Simon Daisley says he has been fascinated by his Anglo-Indian heritage for many years, gravitating to all things Indian and Anglo-Indian.
anglo indian old photo

Simon's grandmother and great-grandfather in Lyttleton

His best friends while at school in Wellington were either Indian or Anglo-Indian, he studied Indian history, taught himself Hindi and has a strong interest in Mughal history, art and architecture. He has recently started to learn the Telugu and Malayalam languages.

Simon's grandmother was born in New Zealand in 1929, shortly after her family migrated from India. Although she is New Zealand born, her family retained its Anglo-Indian culture and she has always identified strongly with it.

However, Simon says that for many years he didn't register that he was Anglo-Indian, rather than just ‘part Indian’ and didn't understand what being Anglo-Indian meant.

"I realised, when I found out about Anglo-Indians, and I was like, 'Hang on, there’s all these people … this culture that I’m reading about, it’s all the stuff that Nanny told me about growing up. The trains, the railways, the British not letting you work in the higher jobs'."

Armed with knowledge about India, and with Hindi, he travelled to India in 2014. He says his time in Kolkata was challenging but he did manage to visit the grave of James Cummuskey, an ancestor.

"It was very emotional. I could feel it as I was getting closer, and he [the mali, or gardener] said, “This is it, Sir.” And I was standing there thinking - because I’d had some very bad experiences in Kolkata - 'I’ve gone through all this, and here I am finally, at your grave. I’m the first one in probably three generations to come back'."

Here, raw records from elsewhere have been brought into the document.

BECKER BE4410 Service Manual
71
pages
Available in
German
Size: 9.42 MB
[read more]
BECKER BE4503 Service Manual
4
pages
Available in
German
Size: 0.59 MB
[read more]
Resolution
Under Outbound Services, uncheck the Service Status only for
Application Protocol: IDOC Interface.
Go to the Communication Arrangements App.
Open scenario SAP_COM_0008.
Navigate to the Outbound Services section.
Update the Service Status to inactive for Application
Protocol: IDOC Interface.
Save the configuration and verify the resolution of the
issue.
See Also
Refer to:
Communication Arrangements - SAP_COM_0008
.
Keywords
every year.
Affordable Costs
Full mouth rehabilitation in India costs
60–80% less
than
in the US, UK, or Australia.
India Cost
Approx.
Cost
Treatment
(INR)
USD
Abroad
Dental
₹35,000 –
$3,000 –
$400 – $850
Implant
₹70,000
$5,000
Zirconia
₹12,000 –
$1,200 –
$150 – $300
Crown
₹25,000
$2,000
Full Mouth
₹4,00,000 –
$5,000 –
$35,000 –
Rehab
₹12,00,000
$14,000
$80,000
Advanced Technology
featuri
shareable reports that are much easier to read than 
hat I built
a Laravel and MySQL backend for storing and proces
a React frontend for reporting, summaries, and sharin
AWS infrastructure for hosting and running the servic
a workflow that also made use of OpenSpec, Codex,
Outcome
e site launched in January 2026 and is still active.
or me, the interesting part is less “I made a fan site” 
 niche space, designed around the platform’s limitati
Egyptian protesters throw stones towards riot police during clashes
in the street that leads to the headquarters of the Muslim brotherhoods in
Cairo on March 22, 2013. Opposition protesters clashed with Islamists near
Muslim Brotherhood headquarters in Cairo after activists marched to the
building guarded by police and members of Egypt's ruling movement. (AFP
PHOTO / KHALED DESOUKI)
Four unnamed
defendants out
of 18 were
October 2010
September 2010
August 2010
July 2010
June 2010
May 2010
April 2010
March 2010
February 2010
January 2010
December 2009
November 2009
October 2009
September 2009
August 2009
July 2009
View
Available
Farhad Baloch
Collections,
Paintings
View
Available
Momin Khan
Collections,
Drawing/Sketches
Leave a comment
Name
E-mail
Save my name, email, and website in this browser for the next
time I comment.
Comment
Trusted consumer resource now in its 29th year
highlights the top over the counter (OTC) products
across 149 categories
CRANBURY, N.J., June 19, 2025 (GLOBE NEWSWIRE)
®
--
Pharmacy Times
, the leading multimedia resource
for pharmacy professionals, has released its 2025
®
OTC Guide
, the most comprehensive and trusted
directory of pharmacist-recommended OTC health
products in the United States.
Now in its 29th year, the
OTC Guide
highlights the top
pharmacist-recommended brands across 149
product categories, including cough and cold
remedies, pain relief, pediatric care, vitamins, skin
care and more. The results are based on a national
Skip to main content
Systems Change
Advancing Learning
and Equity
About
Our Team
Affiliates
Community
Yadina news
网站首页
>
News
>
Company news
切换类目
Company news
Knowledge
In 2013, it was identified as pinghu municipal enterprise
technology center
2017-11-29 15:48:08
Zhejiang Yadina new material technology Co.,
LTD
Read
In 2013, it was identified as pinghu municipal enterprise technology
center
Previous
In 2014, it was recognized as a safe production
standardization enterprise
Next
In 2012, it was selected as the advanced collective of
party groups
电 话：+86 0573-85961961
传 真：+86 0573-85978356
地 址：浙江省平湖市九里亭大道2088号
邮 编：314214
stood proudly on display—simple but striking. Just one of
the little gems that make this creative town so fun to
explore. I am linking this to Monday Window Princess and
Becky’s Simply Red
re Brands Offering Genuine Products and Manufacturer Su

While in Kolkata, Simon also visited the Dalhousie Club, a club that is frequented by Anglo-Indians. He clearly enjoyed meeting Anglo-Indians there and commented that they felt familiar to him, “They’re just like my grandmother and her sisters”.

Simon and a friend holding flags

Simon and a friend, Supriya, at Christchurch Indian Social and Cultural Club’s Midwinter Ekta Festival (Photo: Uday Kumar Mudumbai)

Simon was one of the most knowledgeable of the people I met – about his own family, Anglo-Indians, and many other aspects of India. He maintains a real passion for the country and the culture. He has plans to go back again, and in the meantime takes part in India-related activities such as the Christchurch Indian Social and Cultural Club’s Midwinter Ekta festival.

By Dr Robyn Andrews, senior lecturer Massey University

Views expressed in this article are personal to the author and are not to be taken as representing those of the Asia New Zealand Foundation.